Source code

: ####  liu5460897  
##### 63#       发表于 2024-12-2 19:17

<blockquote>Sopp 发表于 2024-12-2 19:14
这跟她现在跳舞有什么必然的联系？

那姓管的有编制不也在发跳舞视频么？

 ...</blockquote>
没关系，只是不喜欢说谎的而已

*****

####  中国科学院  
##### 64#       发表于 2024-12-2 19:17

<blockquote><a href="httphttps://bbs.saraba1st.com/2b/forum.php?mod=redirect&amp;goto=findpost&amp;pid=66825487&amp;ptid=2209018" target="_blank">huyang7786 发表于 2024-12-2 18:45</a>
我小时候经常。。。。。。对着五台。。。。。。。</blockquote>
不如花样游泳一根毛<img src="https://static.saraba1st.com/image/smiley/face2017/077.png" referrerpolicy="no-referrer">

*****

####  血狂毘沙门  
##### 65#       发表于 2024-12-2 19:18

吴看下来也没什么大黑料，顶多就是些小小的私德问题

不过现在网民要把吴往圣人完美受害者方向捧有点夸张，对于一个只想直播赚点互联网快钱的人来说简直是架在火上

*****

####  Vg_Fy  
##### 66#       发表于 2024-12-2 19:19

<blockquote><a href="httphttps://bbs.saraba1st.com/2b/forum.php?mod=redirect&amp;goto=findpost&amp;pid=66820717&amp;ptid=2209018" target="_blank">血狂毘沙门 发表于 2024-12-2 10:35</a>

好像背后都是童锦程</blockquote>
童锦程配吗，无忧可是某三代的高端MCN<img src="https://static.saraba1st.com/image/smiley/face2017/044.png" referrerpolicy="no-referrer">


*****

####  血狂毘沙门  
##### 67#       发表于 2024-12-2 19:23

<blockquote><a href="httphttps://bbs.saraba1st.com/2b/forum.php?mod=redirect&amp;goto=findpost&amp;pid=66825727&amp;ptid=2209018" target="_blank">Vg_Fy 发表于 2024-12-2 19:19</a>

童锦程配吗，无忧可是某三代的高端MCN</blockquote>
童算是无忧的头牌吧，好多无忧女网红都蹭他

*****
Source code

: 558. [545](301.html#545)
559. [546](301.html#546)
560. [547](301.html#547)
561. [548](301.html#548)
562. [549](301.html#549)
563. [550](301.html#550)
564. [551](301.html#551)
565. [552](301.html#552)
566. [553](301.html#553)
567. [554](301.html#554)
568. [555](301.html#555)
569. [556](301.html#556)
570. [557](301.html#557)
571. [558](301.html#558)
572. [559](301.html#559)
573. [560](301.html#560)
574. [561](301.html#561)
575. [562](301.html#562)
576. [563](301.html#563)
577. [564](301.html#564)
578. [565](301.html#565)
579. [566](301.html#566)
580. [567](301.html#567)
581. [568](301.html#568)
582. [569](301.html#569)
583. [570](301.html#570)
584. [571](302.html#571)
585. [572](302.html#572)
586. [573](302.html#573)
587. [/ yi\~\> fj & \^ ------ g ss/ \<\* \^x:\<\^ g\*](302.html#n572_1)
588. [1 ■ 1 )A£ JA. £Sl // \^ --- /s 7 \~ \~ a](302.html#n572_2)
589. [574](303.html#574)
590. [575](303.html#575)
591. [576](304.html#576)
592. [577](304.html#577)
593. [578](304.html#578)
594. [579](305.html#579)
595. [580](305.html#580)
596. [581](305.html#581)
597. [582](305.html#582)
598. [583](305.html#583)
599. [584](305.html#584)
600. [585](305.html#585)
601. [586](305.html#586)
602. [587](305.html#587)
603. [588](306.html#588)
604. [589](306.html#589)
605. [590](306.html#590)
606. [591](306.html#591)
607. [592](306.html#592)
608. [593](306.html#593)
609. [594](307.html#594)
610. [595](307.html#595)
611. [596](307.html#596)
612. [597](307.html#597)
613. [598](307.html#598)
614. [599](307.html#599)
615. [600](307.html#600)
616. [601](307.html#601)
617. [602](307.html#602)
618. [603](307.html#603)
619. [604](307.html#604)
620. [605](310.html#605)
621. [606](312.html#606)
——
**BRIEF**: Give every entry back exactly as it was written above.

**EXERCISE RESPONSE**:
Source code

: ####  liu5460897  
##### 63#       发表于 2024-12-2 19:17

<blockquote>Sopp 发表于 2024-12-2 19:14
这跟她现在跳舞有什么必然的联系？

那姓管的有编制不也在发跳舞视频么？

 ...</blockquote>
没关系，只是不喜欢说谎的而已

*****

####  中国科学院  
##### 64#       发表于 2024-12-2 19:17

<blockquote><a href="httphttps://bbs.saraba1st.com/2b/forum.php?mod=redirect&amp;goto=findpost&amp;pid=66825487&amp;ptid=2209018" target="_blank">huyang7786 发表于 2024-12-2 18:45</a>
我小时候经常。。。。。。对着五台。。。。。。。</blockquote>
不如花样游泳一根毛<img src="https://static.saraba1st.com/image/smiley/face2017/077.png" referrerpolicy="no-referrer">

*****

####  血狂毘沙门  
##### 65#       发表于 2024-12-2 19:18

吴看下来也没什么大黑料，顶多就是些小小的私德问题

不过现在网民要把吴往圣人完美受害者方向捧有点夸张，对于一个只想直播赚点互联网快钱的人来说简直是架在火上

*****

####  Vg_Fy  
##### 66#       发表于 2024-12-2 19:19

<blockquote><a href="httphttps://bbs.saraba1st.com/2b/forum.php?mod=redirect&amp;goto=findpost&amp;pid=66820717&amp;ptid=2209018" target="_blank">血狂毘沙门 发表于 2024-12-2 10:35</a>

好像背后都是童锦程</blockquote>
童锦程配吗，无忧可是某三代的高端MCN<img src="https://static.saraba1st.com/image/smiley/face2017/044.png" referrerpolicy="no-referrer">


*****

####  血狂毘沙门  
##### 67#       发表于 2024-12-2 19:23

<blockquote><a href="httphttps://bbs.saraba1st.com/2b/forum.php?mod=redirect&amp;goto=findpost&amp;pid=66825727&amp;ptid=2209018" target="_blank">Vg_Fy 发表于 2024-12-2 19:19</a>

童锦程配吗，无忧可是某三代的高端MCN</blockquote>
童算是无忧的头牌吧，好多无忧女网红都蹭他

*****
Source code

: 558. [545](301.html#545)
559. [546](301.html#546)
560. [547](301.html#547)
561. [548](301.html#548)
562. [549](301.html#549)
563. [550](301.html#550)
564. [551](301.html#551)
565. [552](301.html#552)
566. [553](301.html#553)
567. [554](301.html#554)
568. [555](301.html#555)
569. [556](301.html#556)
570. [557](301.html#557)
571. [558](301.html#558)
572. [559](301.html#559)
573. [560](301.html#560)
574. [561](301.html#561)
575. [562](301.html#562)
576. [563](301.html#563)
577. [564](301.html#564)
578. [565](301.html#565)
579. [566](301.html#566)
580. [567](301.html#567)
581. [568](301.html#568)
582. [569](301.html#569)
583. [570](301.html#570)
584. [571](302.html#571)
585. [572](302.html#572)
586. [573](302.html#573)
587. [/ yi\~\> fj & \^ ------ g ss/ \<\* \^x:\<\^ g\*](302.html#n572_1)
588. [1 ■ 1 )A£ JA. £Sl // \^ --- /s 7 \~ \~ a](302.html#n572_2)
589. [574](303.html#574)
590. [575](303.html#575)
591. [576](304.html#576)
592. [577](304.html#577)
593. [578](304.html#578)
594. [579](305.html#579)
595. [580](305.html#580)
596. [581](305.html#581)
597. [582](305.html#582)
598. [583](305.html#583)
599. [584](305.html#584)
600. [585](305.html#585)
601. [586](305.html#586)
602. [587](305.html#587)
603. [588](306.html#588)
604. [589](306.html#589)
605. [590](306.html#590)
606. [591](306.html#591)
607. [592](306.html#592)
608. [593](306.html#593)
609. [594](307.html#594)
610. [595](307.html#595)
611. [596](307.html#596)
612. [597](307.html#597)
613. [598](307.html#598)
614. [599](307.html#599)
615. [600](307.html#600)
616. [601](307.html#601)
617. [602](307.html#602)
618. [603](307.html#603)
619. [604](307.html#604)
620. [605](310.html#605)
621. [606](312.html#606)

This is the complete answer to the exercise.